ESTRATTO FORNITO
###
Ad avallare una sorta di indifferenza di Stato verso la scelta tossicomanica non vale l'osservazione secondo cui é necessario rispettare la libertà di chi sceglie di consumare droga, poiché costui al massimo danneggia se stesso, ma non gli altri. Possono richiamarsi, per analogia, le considerazioni svolte dalla Corte costituzionale di fronte alle eccezioni sollevate da giudici di merito contro la legge 11 gennaio 1986, n. 3, che impone ai motociclisti di indossare il casco; con la sentenza n. 180 del 16 maggio 1994 la Corte ha ritenuto infondata la tesi dell'ingerenza dello Stato nei diritti del cittadino, che deriverebbe dal fatto che ad andare in giro senza casco non si mette a repentaglio l'incolumità altrui, ma soltanto la propria, e quindi imporre l'uso del casco limiterebbe la libertà di circolazione, e piú in generale di estrinsecazione della personalità. La Consulta ha risposto che la salute dell'individuo costituisce al tempo stesso, in base all'articolo 32 della Costituzione, interesse della collettività, sí che va apprezzato nella specie l'intervento del legislatore, anche perché gli incidenti stradali hanno un costo per l'intera società. La logica seguita per l'obbligo di indossare il casco vale, a maggior ragione, per l'imposizione dell'obbligo di non fare uso di droga.
###
DATI FORNITI

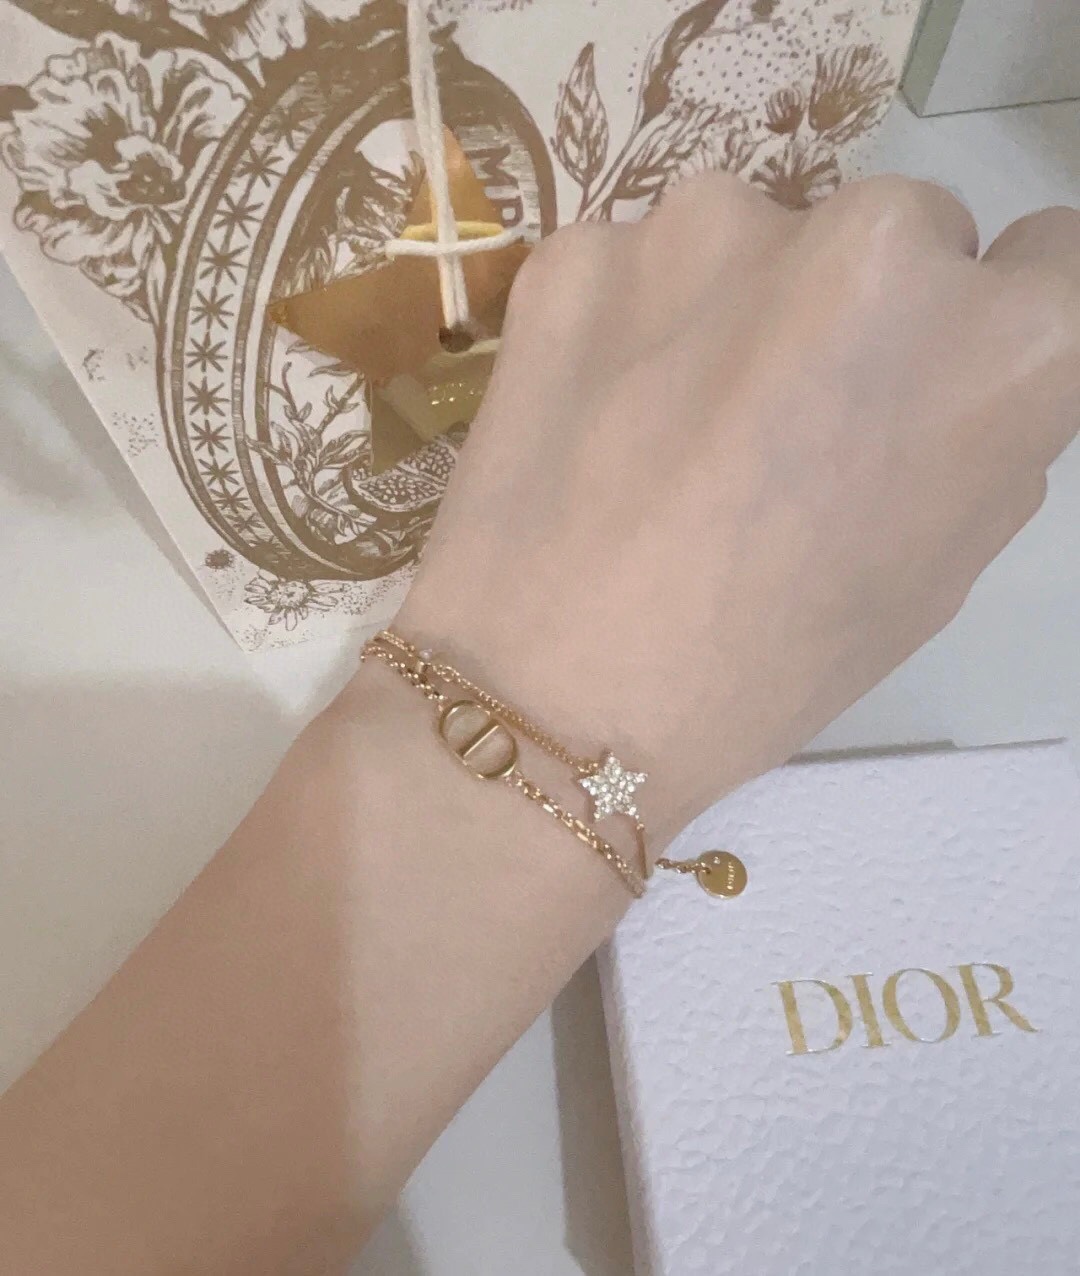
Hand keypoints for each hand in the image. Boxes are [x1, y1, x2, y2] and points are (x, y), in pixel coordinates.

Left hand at [398, 173, 1079, 844]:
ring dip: (738, 304)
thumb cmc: (766, 666)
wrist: (550, 700)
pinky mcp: (584, 245)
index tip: (926, 379)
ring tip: (672, 429)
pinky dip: (630, 321)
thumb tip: (953, 372)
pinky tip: (596, 417)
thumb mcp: (931, 570)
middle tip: (781, 424)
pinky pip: (638, 265)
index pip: (1054, 258)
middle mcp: (874, 241)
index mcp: (998, 340)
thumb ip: (974, 434)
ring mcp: (712, 225)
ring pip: (759, 237)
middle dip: (858, 313)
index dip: (987, 328)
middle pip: (901, 233)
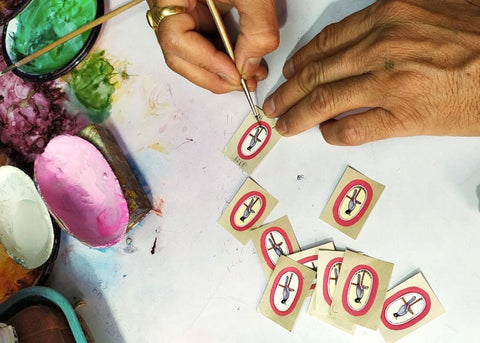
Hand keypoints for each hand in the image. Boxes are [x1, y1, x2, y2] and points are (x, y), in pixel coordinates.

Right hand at [148, 0, 278, 93]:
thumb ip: (257, 28)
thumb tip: (250, 66)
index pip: (176, 40)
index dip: (206, 63)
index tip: (237, 74)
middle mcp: (167, 5)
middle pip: (177, 55)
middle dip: (211, 76)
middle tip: (242, 84)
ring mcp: (178, 10)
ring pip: (187, 54)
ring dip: (216, 71)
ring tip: (248, 75)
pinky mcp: (192, 13)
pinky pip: (200, 43)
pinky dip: (220, 57)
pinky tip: (242, 61)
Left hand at [263, 0, 479, 144]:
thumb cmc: (477, 37)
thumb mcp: (427, 11)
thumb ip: (388, 25)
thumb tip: (355, 47)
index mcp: (387, 17)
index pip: (327, 42)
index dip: (300, 61)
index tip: (288, 73)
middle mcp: (382, 47)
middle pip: (317, 73)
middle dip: (287, 92)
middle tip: (273, 105)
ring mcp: (391, 83)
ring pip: (326, 101)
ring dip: (299, 115)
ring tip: (284, 125)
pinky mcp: (405, 116)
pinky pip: (355, 127)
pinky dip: (334, 133)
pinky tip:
###
ELENCO ATTIVITÀ
1 - Nell'estratto sull'obbligo del casco e sul consumo di droga, con quale sentenza la Corte costituzionale ha ritenuto infondata la tesi dell'ingerenza dello Stato nei diritti del cittadino?
2 - Prosegui l'estratto sull'obbligo del casco e sul consumo di droga a partire dalla sua ultima frase.

RISPOSTE ATTIVITÀ
1 - Con la sentenza n. 180 del 16 maggio 1994.

2 -
Esistono peraltro precisi vincoli di ordine internazionale. La Convenzione unica sugli stupefacenti adottata a New York il 30 marzo 1961, emendata dal Protocollo di Ginevra del 25 marzo 1972 (di cui alla legge 5 giugno 1974, n. 412), e la Convenzione sulle sostanze psicotrope adottata a Vienna il 21 febbraio 1971 (di cui alla legge 25 maggio 1981, n. 385), obbligano gli Stati sottoscrittori, fra i quali é l'Italia, a considerare illecita anche la detenzione di stupefacenti per uso personale non terapeutico. Il richiamo alla responsabilità della persona, e non all'indifferenza di Stato rispetto alla sua scelta di drogarsi, é stato ritenuto dai giudici di palazzo della Consulta in ripetute occasioni conforme ai precetti costituzionali: nella sentenza n. 333 dell'11 luglio 1991, per esempio, si sottolinea che prevedere co me reato - in base alla versione originaria del testo unico approvato con decreto del Presidente della Repubblica n. 309 del 1990 - la detenzione di sostanze stupefacenti per uso personale in misura superiore alla dose media giornaliera risponde all'esigenza di rendere estremamente improbabile che il detentore possa spacciare, o anche solo cedere a terzi, la sostanza detenuta, e di limitare l'accumulo di droga per uso personale al fine di contrastarne il traffico illecito, "costretto dalla parcellizzazione della domanda a moltiplicare i rivoli dell'ultima fase dello spaccio".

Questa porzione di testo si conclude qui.